According to Optimize Flux queries | InfluxDB OSS v2 Documentation the sort descending and limit should be a pushdown but apparently it’s not.

To further explain the goal is to convert this code to influx cloud V3 so the real solution should be in InfluxQL

Run EXPLAIN ANALYZE on the InfluxQL version, and get a sense of the amount of data it’s processing. You could post the output here so folks can take a look and perhaps make suggestions.

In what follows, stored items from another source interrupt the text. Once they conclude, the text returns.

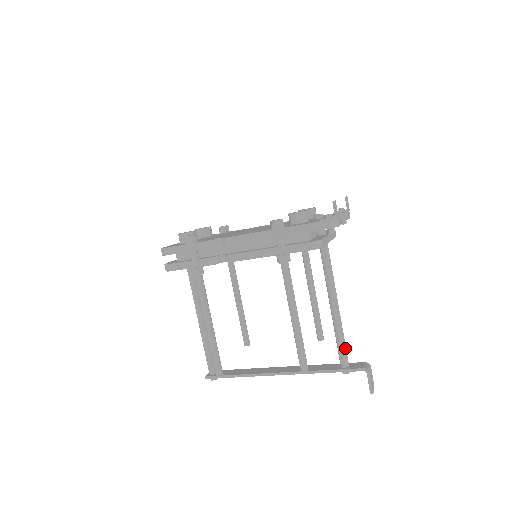
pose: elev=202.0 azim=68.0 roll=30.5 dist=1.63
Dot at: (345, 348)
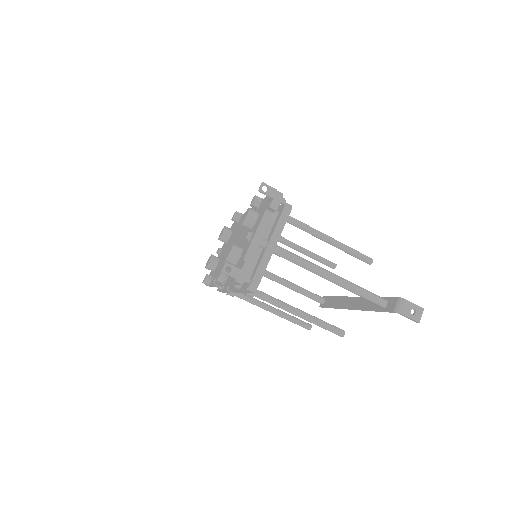
Dot at: (370, 297)
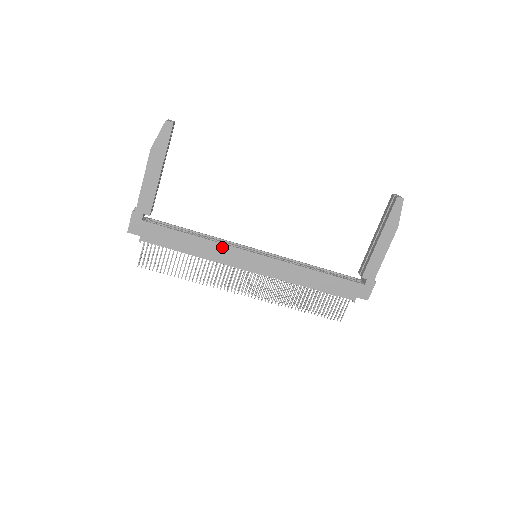
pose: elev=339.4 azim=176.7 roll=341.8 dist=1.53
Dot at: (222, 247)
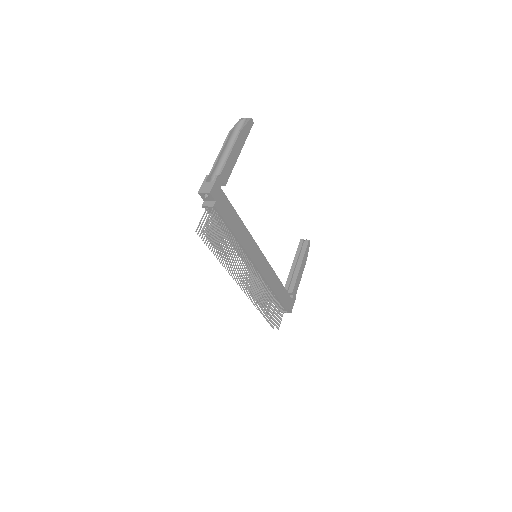
Dot at: (250, 238)
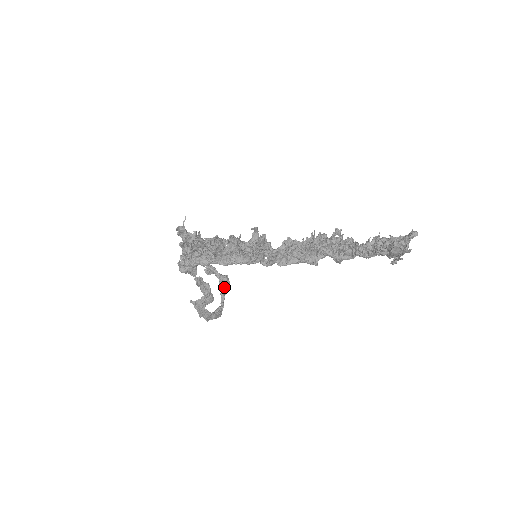
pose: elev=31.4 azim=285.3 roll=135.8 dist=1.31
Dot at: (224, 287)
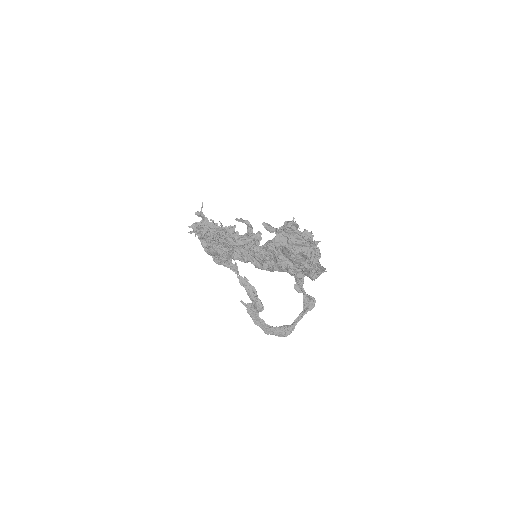
Dot at: (306, 309)
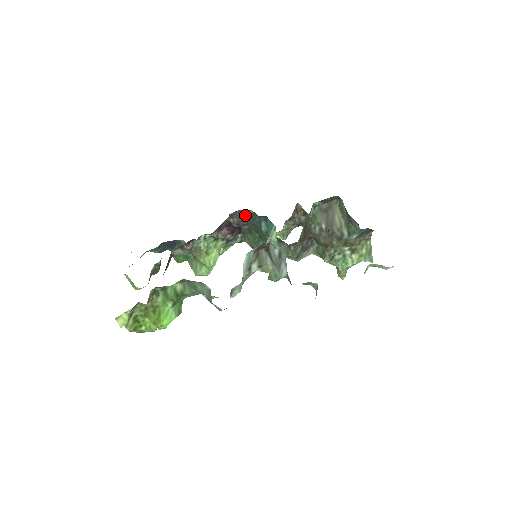
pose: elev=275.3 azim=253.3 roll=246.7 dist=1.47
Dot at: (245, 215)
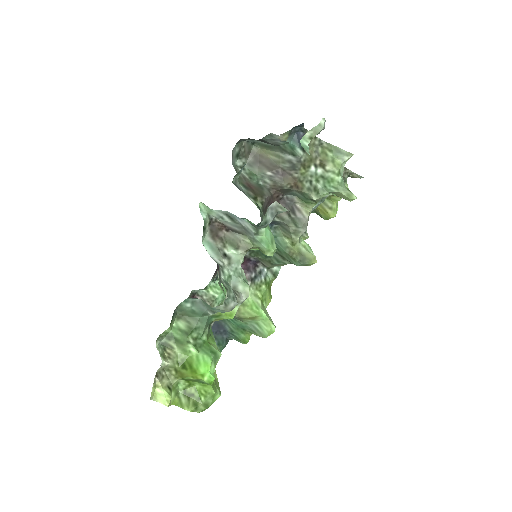
Dot at: occluded
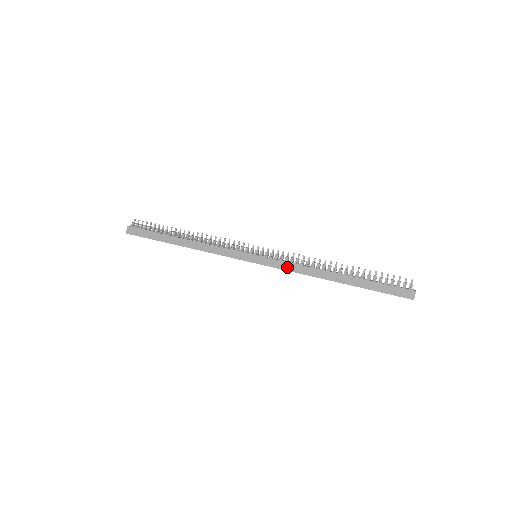
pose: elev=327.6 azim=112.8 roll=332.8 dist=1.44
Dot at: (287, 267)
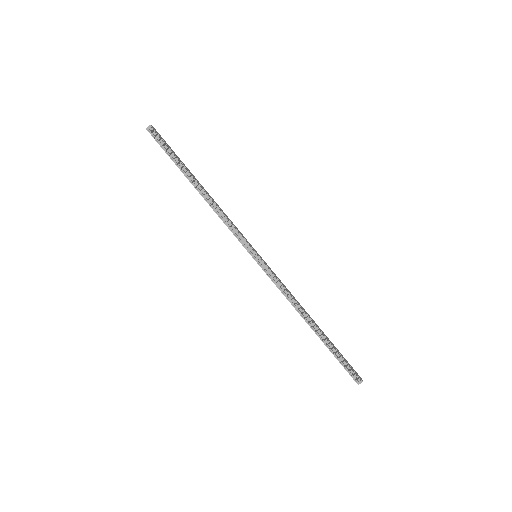
Dot at: (277, 286)
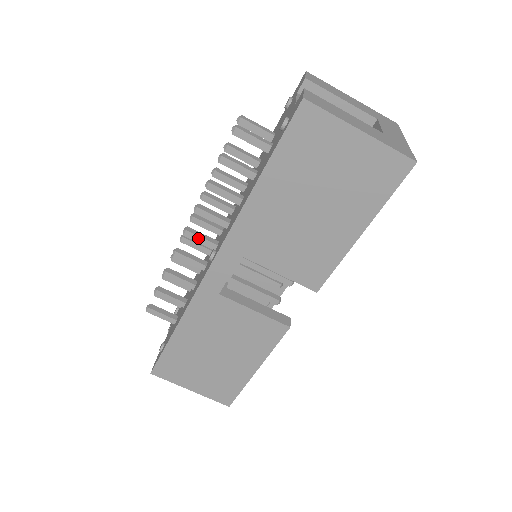
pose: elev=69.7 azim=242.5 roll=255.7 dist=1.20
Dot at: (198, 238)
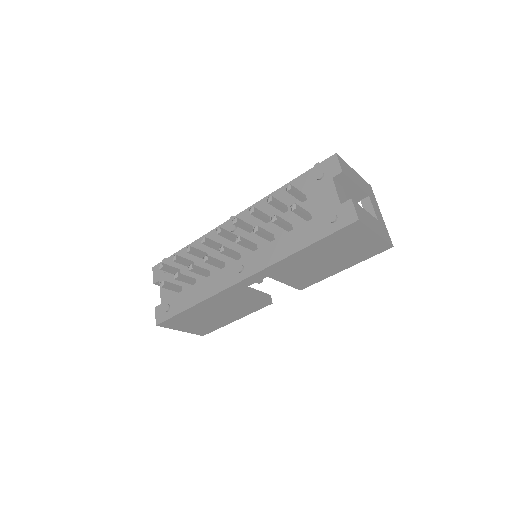
Dot at: (230, 254)
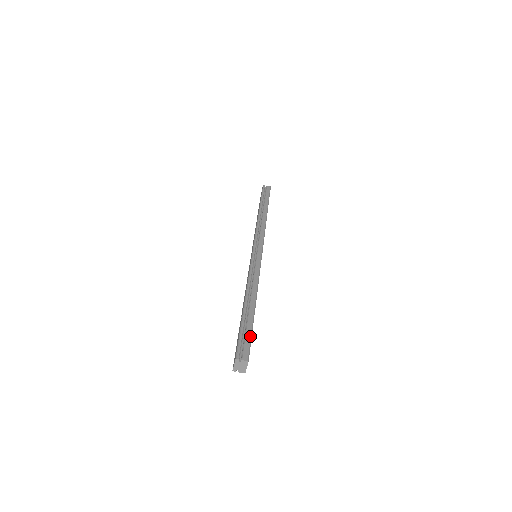
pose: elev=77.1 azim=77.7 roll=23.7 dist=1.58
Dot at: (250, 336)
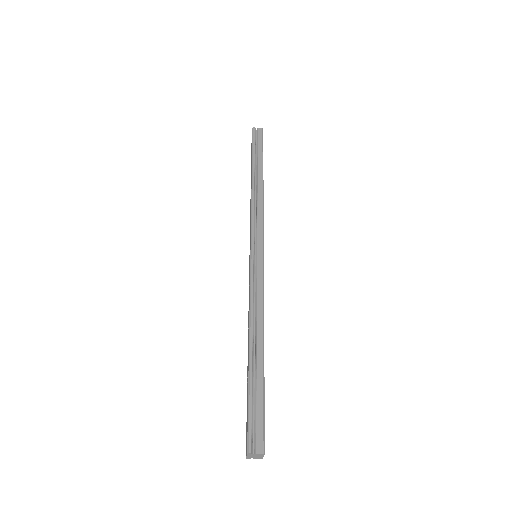
Dot at: (262, 408)
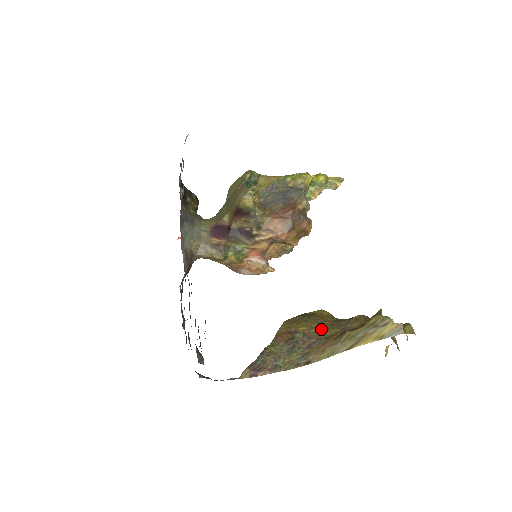
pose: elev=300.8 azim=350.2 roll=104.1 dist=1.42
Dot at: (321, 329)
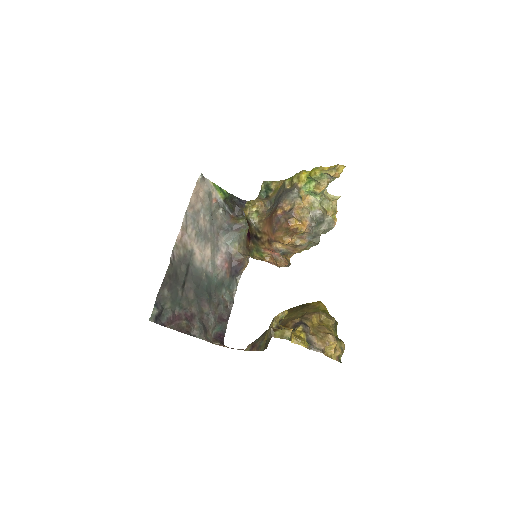
Dot at: occluded
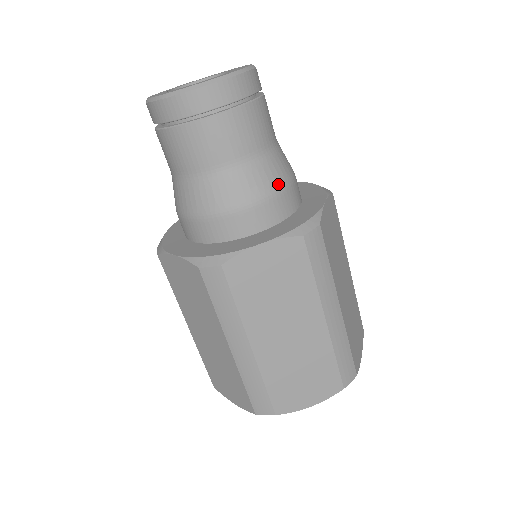
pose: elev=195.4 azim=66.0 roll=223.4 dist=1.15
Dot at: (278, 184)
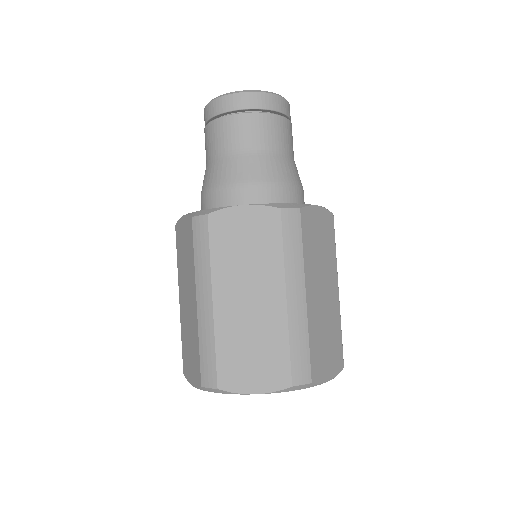
Dot at: occluded
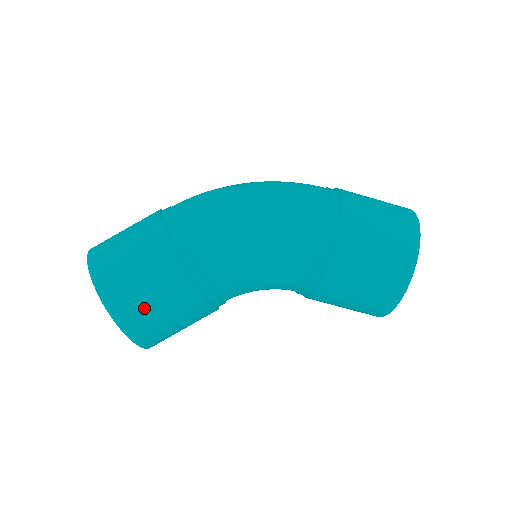
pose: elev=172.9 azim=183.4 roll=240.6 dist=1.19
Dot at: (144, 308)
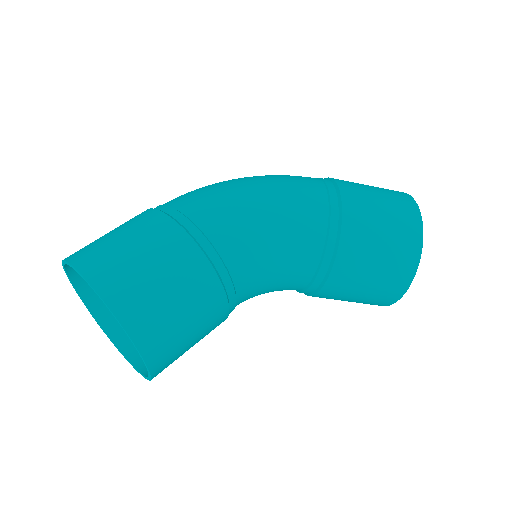
Dot at: (150, 291)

Querying for the last element in on one field gets me similarly poor performance:

select                                             ┃
┃      3┃    ├── execution_time: 16.439µs                       ┃
┃      4┃    ├── planning_time: 1.724303429s                    ┃
┃      5┃    ├── total_time: 1.724319868s                       ┃
┃      6┃    └── create_iterator                                ┃
┃      7┃        ├── labels                                     ┃
┃      8┃        │   └── measurement: ProcessTimesPV            ┃
┃      9┃        ├── cursors_ref: 1                             ┃
┃     10┃        ├── cursors_aux: 0                             ┃
┃     11┃        ├── cursors_cond: 0                            ┃
┃     12┃        └── planning_time: 51.216µs

Without the full EXPLAIN output, I can’t tell how much data you are processing. When you look at the EXPLAIN output, how many blocks are being decoded, for instance? What are the total bytes you are reading?